Top 10 Estate Planning Mistakes
Contrary to popular belief, estate planning is not just for the rich because most people own a home. In California, if your home gross value is over $150,000 and you don't have a trust in place, then a probate is eminent when you die because all homes in Southern California are worth at least $150,000, irrespective of any mortgage balance on the home. A typical probate in California will tie-up your property in court for at least one year and the court will decide how your property will be distributed if you don't have an estate plan. These are some of the most common mistakes people make when planning their estates.
1. Procrastination -- Not having an estate plan at all.
The number one mistake is not having an estate plan at all because people don't want to acknowledge their mortality, people think they are not dying anytime soon; thus procrastination kicks in and unfortunately we cannot escape death. The consequence of not having an estate plan is that the State of California's intestacy law will determine who gets your property; which might not be in alignment with your wishes. If you want to make sure your loved ones are taken care of then take a cue from Nike's commercial "Just Do It".
2. Grant Deed Not Titled in the Trust's Name
If you have a trust then you need to fund it because a trust is just a contract. Funding the trust means titling all your assets in the name of the trust. A trust with no assets is worthless. Therefore, you should check to make sure that the grant deed to your house is titled in the name of your trust. If the grant deed to the house is not titled in the name of your trust, then your heirs will have to endure the painstaking process of the probate court to get the house.
3. A Will is NOT enough in California
A basic will CANNOT accomplish every goal of estate planning, in fact, it cannot even accomplish the most basic goal of avoiding probate. If all you have is a will, then surely your house will end up in the probate court, which is time consuming and expensive. A will cannot be used to change or override the beneficiary of a pension plan, 401k plan or life insurance (you must change them with the financial institutions prior to your death). A will is only good after you have died. An integrated estate planning trust package will allow you to manage your financial affairs in the event you are temporary incapacitated.
4. Leaving Assets as Joint-Tenancy
One of the main reasons why married couples vested title in their homes as joint tenancy with right of survivorship is because they think that by doing so they will avoid probate. That is half-truth because there will be no probate on the death of the first spouse; however, there will be a probate upon the last surviving spouse's death. Furthermore, if the surviving spouse sells the house; there will be a capital gains tax. Adding an individual as a joint tenant on your property is a bad idea because the creditor of the joint tenant can attack the property.
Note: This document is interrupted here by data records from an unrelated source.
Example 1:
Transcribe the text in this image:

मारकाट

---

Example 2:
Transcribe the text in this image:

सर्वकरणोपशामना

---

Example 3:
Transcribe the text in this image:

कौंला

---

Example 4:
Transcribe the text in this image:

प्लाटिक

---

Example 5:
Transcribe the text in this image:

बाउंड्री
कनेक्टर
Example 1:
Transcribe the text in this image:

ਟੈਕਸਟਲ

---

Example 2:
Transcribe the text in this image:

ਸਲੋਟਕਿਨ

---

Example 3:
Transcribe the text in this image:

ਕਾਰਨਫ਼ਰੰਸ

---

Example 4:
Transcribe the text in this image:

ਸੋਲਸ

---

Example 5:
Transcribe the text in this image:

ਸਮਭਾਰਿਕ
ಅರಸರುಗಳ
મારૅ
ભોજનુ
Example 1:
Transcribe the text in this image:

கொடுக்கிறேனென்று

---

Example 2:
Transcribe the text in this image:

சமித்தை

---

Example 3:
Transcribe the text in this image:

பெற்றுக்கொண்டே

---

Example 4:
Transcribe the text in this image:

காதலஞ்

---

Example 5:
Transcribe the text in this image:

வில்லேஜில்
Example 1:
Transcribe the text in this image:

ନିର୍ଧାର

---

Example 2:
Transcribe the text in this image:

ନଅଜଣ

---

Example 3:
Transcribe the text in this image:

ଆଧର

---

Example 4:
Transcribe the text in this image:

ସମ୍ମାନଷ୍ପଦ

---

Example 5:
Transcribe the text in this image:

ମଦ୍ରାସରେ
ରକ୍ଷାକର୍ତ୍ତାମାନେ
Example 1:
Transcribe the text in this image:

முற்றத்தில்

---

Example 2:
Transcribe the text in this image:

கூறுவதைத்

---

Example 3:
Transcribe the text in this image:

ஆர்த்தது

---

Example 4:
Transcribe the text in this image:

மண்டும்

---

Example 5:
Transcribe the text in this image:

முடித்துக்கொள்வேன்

5. Not Communicating with Your Trustees and Beneficiaries
It is important to let families and friends who are named in the estate planning documents, especially those named as trustees, know what role they are being asked to play in your trust. It is important to ask if they want to be a trustee of your trust. Proper communication with these trustees will ensure a smooth transaction during the trust administration process after your death.
6. Not Updating Your Estate Plan
People feel a sense of accomplishment when their trust is completed and tend to file them away for safekeeping and forget about it. The danger is that every few years or so Congress makes tax law changes that effect trusts in a negative way and if you don't update your trust, you end up paying unnecessary taxes. Another reason to update your trust is when you have meaningful changes in your life; such as marriage, divorce, children or increase or decrease in assets.
7. Giving Assets Outright to Heirs and Beneficiaries
Giving assets outright to heirs and beneficiaries is dangerous because the assets will be exposed to the heirs and beneficiaries' creditors, predators and divorcing spouses. It is much better to leave the assets in a trust with a spendthrift clause that prevents the heirs and beneficiaries' creditors from grabbing them, as well as protecting the beneficiaries themselves from voluntarily giving their assets away. The spendthrift clause will protect beneficiaries who are not good with money, have an addiction that could cause them to squander the funds, can or might be easily deceived, or those who are heavily into debt with creditors.
8. Forgetting Pets
Sometimes people forget about their pets and when they die the pets are often left to follow them to their grave. As of January 1, 2009, California Probate 15212 effectively says pet trusts are enforceable. This California Probate code gives pet owners absolute assurance that their wishes to provide for their animal companions will be carried out.
9.Thinking you're too young for estate planning.
Estate planning is an integrated term that includes financial planning, debt management and asset protection. It is easy for someone in their early 30's to not think about estate planning. However, estate planning is more than just about assets. For example, if you wind up in the hospital with no way to communicate because you are temporarily incapacitated, you will wish that you had a durable power of attorney for your parents or loved one to decide on treatment and carry out the most basic financial decisions on your behalf.
10. The "Do It Yourself" Mentality
Paying a few thousand dollars for a good estate planning package will ultimately save you much more money in the end. People only grow old once and die once, and generally will only need one estate plan, and if they try to do the estate plan themselves, like anything else that you only do once, chances are they will do it very poorly. Even the most simple trust can be invalid and if it is an invalid trust then probate will be standing by and the cost of probate is exorbitant in terms of money and time.